I don't know why, I just do it. Distraction, I think dully, I just need a little distraction. I rub my hands in that distraction, scratching the cuts under the bandages before he pulls them away again. With a glare, I say, "I'm not a cutter."
He barks a cruel laugh. "Then what are you, Zechs?"
"Stained," I answer.
He just looks at me. I can't tell what he's thinking.
He takes my right hand and opens my palm carefully. He traces the red mark of the cut seeping into the bandage and I hiss as he presses into it slightly, watching it bleed. Then he lifts it to his face and kisses it, his eyes gone very dark as he speaks softly. "I'll leave you if you do this again."
I shake my head, in denial. I don't want that. I like this man. He's special.
I won't let him go.
But he's serious and I know it. He lays my hand down, and pushes me back into the pillows. He orders me to sleep. He tells me we'll talk about it later.

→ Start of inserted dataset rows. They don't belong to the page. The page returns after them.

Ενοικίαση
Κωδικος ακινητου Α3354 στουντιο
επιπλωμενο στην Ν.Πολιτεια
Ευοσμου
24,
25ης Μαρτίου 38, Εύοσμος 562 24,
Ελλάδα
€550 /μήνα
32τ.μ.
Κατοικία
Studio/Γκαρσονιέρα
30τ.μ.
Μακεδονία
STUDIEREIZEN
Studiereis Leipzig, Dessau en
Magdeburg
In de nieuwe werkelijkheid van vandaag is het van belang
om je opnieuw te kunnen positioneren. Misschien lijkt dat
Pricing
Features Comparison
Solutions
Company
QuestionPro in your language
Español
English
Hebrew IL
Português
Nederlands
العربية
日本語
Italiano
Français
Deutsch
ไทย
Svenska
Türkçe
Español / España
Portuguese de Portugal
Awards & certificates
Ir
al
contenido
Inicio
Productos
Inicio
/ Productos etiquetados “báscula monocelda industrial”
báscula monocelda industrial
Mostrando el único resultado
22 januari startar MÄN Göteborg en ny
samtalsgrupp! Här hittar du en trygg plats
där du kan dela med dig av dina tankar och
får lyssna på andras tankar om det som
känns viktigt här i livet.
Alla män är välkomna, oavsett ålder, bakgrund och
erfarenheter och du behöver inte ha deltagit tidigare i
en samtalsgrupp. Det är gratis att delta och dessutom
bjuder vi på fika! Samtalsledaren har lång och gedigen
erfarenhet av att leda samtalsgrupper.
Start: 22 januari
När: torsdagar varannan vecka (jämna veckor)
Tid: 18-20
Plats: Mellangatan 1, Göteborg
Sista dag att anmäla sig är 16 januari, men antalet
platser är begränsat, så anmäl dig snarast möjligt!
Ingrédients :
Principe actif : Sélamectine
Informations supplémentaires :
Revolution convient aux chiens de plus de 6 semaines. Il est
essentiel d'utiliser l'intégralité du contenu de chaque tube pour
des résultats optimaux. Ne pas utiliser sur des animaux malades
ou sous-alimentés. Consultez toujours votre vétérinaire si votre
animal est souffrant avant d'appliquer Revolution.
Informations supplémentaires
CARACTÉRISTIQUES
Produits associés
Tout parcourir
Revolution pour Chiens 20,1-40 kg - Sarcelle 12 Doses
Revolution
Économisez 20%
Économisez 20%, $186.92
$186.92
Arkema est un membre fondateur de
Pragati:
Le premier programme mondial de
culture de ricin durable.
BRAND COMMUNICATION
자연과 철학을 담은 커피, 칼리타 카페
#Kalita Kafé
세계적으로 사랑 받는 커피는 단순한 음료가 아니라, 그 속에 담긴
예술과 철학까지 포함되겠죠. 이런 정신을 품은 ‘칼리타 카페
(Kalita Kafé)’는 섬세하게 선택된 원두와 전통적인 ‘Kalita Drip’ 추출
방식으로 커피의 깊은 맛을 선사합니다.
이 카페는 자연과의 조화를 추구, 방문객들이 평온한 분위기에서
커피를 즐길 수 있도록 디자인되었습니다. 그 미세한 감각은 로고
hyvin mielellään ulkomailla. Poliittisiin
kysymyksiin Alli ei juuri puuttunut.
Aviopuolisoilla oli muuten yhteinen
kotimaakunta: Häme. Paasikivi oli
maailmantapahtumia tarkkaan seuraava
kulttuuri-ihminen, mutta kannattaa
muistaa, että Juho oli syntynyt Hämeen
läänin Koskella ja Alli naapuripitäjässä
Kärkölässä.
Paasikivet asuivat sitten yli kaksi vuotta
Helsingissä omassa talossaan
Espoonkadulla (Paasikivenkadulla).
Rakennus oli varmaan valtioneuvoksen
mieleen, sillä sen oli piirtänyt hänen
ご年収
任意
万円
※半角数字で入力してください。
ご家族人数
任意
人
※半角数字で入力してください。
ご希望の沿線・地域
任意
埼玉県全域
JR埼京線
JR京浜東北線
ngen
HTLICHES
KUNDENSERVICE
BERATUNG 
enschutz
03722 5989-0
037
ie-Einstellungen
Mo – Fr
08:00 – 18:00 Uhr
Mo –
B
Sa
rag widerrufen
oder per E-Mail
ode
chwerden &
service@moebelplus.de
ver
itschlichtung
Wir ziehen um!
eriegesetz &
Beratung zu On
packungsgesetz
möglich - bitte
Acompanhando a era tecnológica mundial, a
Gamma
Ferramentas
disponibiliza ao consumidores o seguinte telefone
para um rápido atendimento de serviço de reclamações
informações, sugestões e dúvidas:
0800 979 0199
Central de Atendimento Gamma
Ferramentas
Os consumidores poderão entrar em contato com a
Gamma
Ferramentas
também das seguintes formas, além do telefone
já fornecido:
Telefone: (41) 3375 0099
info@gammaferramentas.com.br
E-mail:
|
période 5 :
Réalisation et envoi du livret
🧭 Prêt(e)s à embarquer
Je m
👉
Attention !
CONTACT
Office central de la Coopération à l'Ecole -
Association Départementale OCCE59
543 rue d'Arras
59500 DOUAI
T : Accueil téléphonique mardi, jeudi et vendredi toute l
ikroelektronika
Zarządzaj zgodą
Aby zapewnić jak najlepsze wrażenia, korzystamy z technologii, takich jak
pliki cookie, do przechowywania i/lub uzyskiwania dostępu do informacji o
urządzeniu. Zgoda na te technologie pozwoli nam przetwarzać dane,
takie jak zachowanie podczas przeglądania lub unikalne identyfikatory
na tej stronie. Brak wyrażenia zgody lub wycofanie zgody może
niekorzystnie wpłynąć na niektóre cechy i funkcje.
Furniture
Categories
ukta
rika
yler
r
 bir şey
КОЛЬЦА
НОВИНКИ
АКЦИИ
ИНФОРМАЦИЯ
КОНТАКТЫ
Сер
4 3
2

I have dreams of red, I have terrible nightmares... my hands itch so badly that I scratch the skin away, digging under my very bones to kill it, to hurt it. I scream. I wake, and he's there, and I fall asleep again.
I have dreams of blue-violet, and I sleep peacefully, the red gone, washed away. He tells me in my dreams that he'll fix it, and make it better.
He washes my hands, and the red is gone.
Gone until tomorrow... gone until I bleed again.